Processing of Company Personal Data

The Company instructs Processor to process Company Personal Data.

The Processor will comply with applicable laws and process data only for the purpose of providing the service, including troubleshooting, and diagnosing errors.

Data Processing and Protection

This DPA applies when The Supplier processes Customer’s data for which The Supplier will act as “processor” or “service provider” (or other analogous variations of such terms) under Data Protection Law.

Limitations on Use. The Supplier will process Personal Data only: (a) in a manner consistent with documented instructions from Customer, including (i) to provide the Services, (ii) as permitted under the Agreement, and (iii) consistent with other reasonable instructions of Customer; and (b) with prior notice (unless notice is legally prohibited), as required by applicable law. Without limiting the foregoing, The Supplier will not collect, retain, use, or disclose the Personal Data for any purpose other than as necessary for the specific purpose of performing the Services, including not collecting, retaining, using, or disclosing the Personal Data for a commercial purpose other than providing the Services.

Confidentiality.

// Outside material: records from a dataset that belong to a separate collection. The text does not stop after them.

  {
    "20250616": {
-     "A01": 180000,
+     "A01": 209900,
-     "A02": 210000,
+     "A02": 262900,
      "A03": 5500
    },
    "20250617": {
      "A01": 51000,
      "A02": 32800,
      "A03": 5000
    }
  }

The Supplier will ensure that persons authorized by The Supplier to Process any Personal Data are subject to appropriate confidentiality obligations.

Security. The Supplier will protect Personal Data in accordance with requirements under Data Protection Law, including by implementing appropriate technical and organizational measures designed to protect Personal Data against Personal Data Breach per The Supplier’s Security Overview.

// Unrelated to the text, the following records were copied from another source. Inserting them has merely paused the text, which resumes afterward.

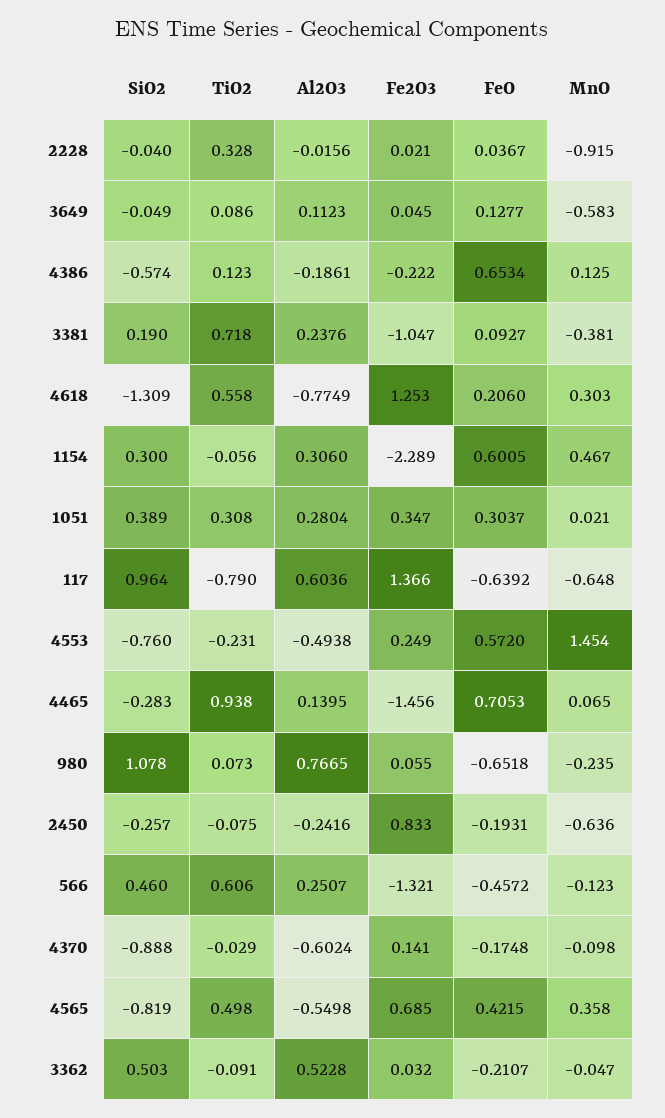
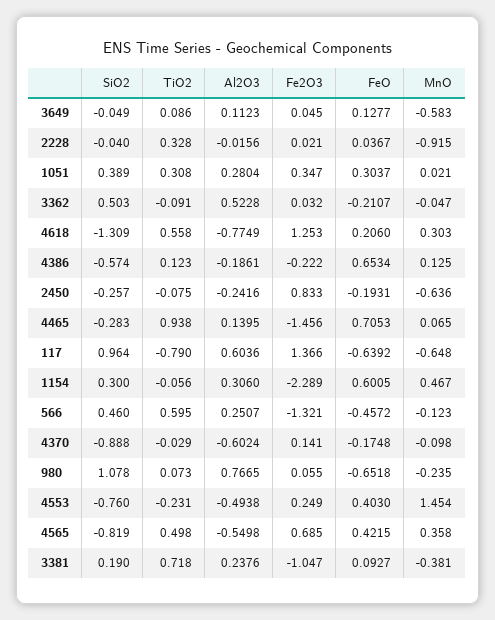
  {
    "SiO2": {
      "2228": -0.04,
      "3649": -0.049,
      "4386": -0.574,
      "3381": 0.19,
      "4618": -1.309,
      "1154": 0.3,
      "1051": 0.389,
      "117": 0.964,
      "4553": -0.76,
      "4465": -0.283,
      "980": 1.078,
      "2450": -0.257,
      "566": 0.46,
      "4370": -0.888,
      "4565": -0.819,
      "3362": 0.503
    },
    "TiO2": {
      "2228": 0.328,
      "3649": 0.086,
      "4386": 0.123,
      "3381": 0.718,
      "4618": 0.558,
      "1154": -0.056,
      "1051": 0.308,
      "117": -0.79,
      "4553": -0.231,
      "4465": 0.938,
      "980": 0.073,
      "2450": -0.075,
-     "566": 0.606,
+     "566": 0.595,
      "4370": -0.029,
      "4565": 0.498,
      "3362": -0.091
    },
    "Al2O3": {
      "2228": -0.0156,
      "3649": 0.1123,
      "4386": -0.1861,
      "3381": 0.2376,
      "4618": -0.7749,
      "1154": 0.306,
      "1051": 0.2804,
      "117": 0.6036,
      "4553": -0.4938,
      "4465": 0.1395,
      "980": 0.7665,
      "2450": -0.2416,
      "566": 0.2507,
      "4370": -0.6024,
      "4565": -0.5498,
      "3362": 0.5228
    },
    "Fe2O3": {
      "2228": 0.021,
      "3649": 0.045,
      "4386": -0.222,
      "3381": -1.047,
      "4618": 1.253,
      "1154": -2.289,
      "1051": 0.347,
      "117": 1.366,
      "4553": 0.249,
      "4465": -1.456,
      "980": 0.055,
      "2450": 0.833,
      "566": -1.321,
      "4370": 0.141,
      "4565": 0.685,
      "3362": 0.032
    },
    "FeO": {
      "2228": 0.0367,
      "3649": 0.1277,
      "4386": 0.6534,
      "3381": 0.0927,
      "4618": 0.206,
      "1154": 0.6005,
      "1051": 0.3037,
      "117": -0.6392,
-     "4553": 0.572,
+     "4553": 0.403,
      "4465": 0.7053,
      "980": -0.6518,
      "2450": -0.1931,
      "566": -0.4572,
      "4370": -0.1748,
      "4565": 0.4215,
      "3362": -0.2107
    },
    "MnO": {
      "2228": -0.915,
      "3649": -0.583,
      "4386": 0.125,
      "3381": -0.381,
      "4618": 0.303,
      "1154": 0.467,
      "1051": 0.021,
      "117": -0.648,
      "4553": 1.454,
      "4465": 0.065,
      "980": -0.235,
      "2450": -0.636,
      "566": -0.123,
      "4370": -0.098,
      "4565": 0.358,
      "3362": -0.047
    }
  }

Return or Disposal. At the choice of Customer, delete or return (or will enable Customer to delete or retrieve) all Personal Data after the end of the provision of Services (unless applicable law requires The Supplier to store any Personal Data). To request the return or disposal of your data refer to our Privacy Policy.

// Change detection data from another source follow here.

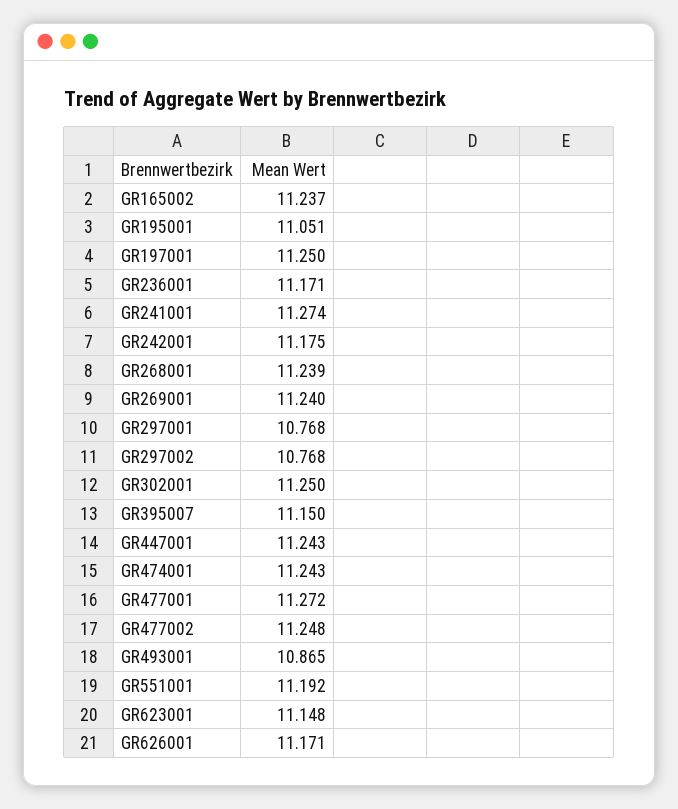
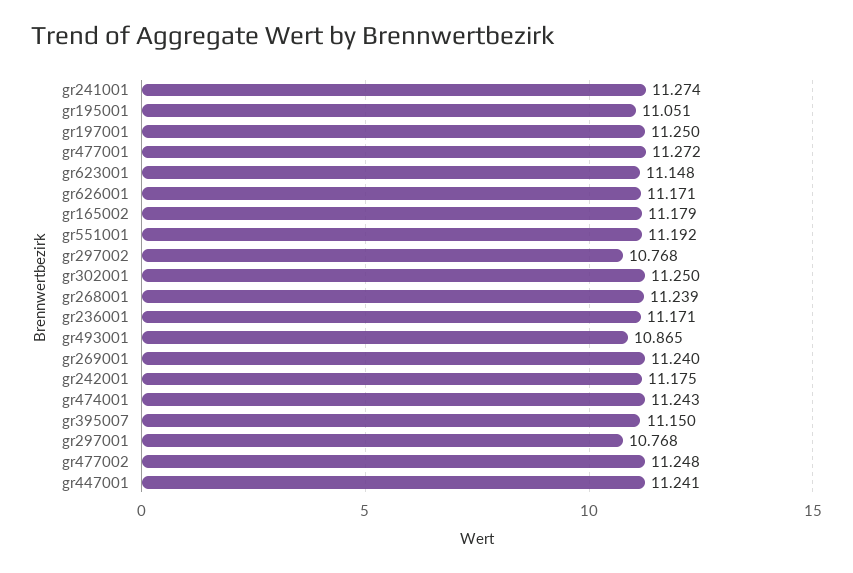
  {
-   "GR165002": 11.237,
+   "GR165002": 11.179,
    "GR195001": 11.051,
    "GR197001": 11.25,
    "GR236001": 11.171,
    "GR241001": 11.274,
    "GR242001": 11.175,
    "GR268001": 11.239,
    "GR269001": 11.24,
    "GR297001": 10.768,
    "GR297002": 10.768,
    "GR302001": 11.25,
    "GR395007": 11.15,
-   "GR447001": 11.243,
+   "GR447001": 11.241,
    "GR474001": 11.243,
    "GR477001": 11.272,
    "GR477002": 11.248,
    "GR493001": 10.865,
    "GR551001": 11.192,
    "GR623001": 11.148,
    "GR626001": 11.171
  }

Customer Obligations. Customer will not instruct The Supplier to perform any Processing of Personal Data that violates any Data Protection Law. The Supplier may suspend Processing based upon any Customer instructions that The Supplier reasonably suspects violate Data Protection Law. Subject to the cooperation of The Supplier as specified in this DPA, Customer will be solely responsible for safeguarding the rights of Data Subjects. Customer will promptly notify The Supplier about any faults or irregularities in the Processing by The Supplier discovered by Customer.

Subprocessors

Customer authorizes The Supplier to use third-party subprocessors to Process Personal Data in connection with the provision of Services to Customer (“Subprocessor”). Customer may request a list of current Subprocessors at any time. If Customer objects to any Subprocessor, The Supplier may terminate the Agreement immediately upon notice to Customer without liability.

Miscellaneous

If there is a conflict the Terms of Service will prevail over this DPA. Except for the matters covered by this DPA, all terms of the Terms of Service, remain in effect. Capitalized terms not defined in this DPA have the same meaning as in the Terms of Service. Except as otherwise stated in the Terms of Service, this DPA and the Standard Contractual Clauses will automatically terminate upon the termination or expiration of the Terms of Service.

Types and categories of data

Other than in connection with configuration and subscription related data stored by the Service, Customer controls the types of Personal Data and categories of Data Subjects uploaded via the Services for Processing.